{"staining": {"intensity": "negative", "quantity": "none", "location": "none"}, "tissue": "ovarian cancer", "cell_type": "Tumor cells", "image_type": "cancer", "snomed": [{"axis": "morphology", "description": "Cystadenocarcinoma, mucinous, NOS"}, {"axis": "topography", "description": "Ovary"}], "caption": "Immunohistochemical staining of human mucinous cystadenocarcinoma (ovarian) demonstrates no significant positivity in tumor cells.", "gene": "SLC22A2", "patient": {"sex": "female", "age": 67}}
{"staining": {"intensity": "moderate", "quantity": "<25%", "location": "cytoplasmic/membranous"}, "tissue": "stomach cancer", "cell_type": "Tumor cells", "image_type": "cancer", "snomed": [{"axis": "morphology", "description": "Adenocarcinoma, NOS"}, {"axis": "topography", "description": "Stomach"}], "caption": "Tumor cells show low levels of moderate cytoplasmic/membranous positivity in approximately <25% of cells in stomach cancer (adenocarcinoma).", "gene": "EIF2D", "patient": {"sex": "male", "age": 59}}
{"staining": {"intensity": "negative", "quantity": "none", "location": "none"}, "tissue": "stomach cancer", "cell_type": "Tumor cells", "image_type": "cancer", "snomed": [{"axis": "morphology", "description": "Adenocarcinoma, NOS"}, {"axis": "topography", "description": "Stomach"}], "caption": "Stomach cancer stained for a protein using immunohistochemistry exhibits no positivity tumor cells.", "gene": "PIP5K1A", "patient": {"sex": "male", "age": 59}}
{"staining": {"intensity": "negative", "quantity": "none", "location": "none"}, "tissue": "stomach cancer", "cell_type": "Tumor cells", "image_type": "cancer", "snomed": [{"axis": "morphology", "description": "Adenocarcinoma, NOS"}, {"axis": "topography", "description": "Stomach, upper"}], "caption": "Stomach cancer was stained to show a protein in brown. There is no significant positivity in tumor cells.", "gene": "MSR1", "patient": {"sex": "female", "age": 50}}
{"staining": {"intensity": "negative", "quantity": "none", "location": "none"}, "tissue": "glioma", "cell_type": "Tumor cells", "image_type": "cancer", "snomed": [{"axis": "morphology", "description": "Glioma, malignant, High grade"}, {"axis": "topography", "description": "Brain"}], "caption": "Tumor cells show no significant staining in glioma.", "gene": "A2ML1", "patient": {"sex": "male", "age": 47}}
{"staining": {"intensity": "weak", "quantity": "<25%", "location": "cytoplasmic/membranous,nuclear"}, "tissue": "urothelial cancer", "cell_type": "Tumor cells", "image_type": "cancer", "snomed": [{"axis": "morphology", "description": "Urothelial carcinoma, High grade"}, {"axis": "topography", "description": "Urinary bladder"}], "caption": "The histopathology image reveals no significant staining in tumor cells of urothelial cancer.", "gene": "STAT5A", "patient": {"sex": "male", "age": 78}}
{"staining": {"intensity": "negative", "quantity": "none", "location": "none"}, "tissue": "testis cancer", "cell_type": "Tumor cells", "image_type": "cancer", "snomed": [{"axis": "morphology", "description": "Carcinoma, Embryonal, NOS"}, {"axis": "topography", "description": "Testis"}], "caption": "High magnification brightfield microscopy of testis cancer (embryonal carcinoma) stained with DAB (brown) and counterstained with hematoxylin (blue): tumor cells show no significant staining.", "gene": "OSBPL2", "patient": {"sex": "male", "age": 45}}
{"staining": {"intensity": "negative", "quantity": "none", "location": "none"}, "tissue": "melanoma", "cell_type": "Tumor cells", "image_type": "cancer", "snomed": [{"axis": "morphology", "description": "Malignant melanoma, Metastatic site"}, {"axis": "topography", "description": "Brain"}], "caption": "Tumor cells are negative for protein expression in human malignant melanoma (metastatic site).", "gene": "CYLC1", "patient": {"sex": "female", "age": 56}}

EXERCISE:
Every line above that holds "brown" should be copied out.

RESULT:
{"staining": {"intensity": "negative", "quantity": "none", "location": "none"}, "tissue": "stomach cancer", "cell_type": "Tumor cells", "image_type": "cancer", "snomed": [{"axis": "morphology", "description": "Adenocarcinoma, NOS"}, {"axis": "topography", "description": "Stomach, upper"}], "caption": "Stomach cancer was stained to show a protein in brown. There is no significant positivity in tumor cells.", "gene": "MSR1", "patient": {"sex": "female", "age": 50}}
{"staining": {"intensity": "negative", "quantity": "none", "location": "none"}, "tissue": "testis cancer", "cell_type": "Tumor cells", "image_type": "cancer", "snomed": [{"axis": "morphology", "description": "Carcinoma, Embryonal, NOS"}, {"axis": "topography", "description": "Testis"}], "caption": "High magnification brightfield microscopy of testis cancer (embryonal carcinoma) stained with DAB (brown) and counterstained with hematoxylin (blue): tumor cells show no significant staining.", "gene": "OSBPL2", "patient": {"sex": "male", "age": 45}}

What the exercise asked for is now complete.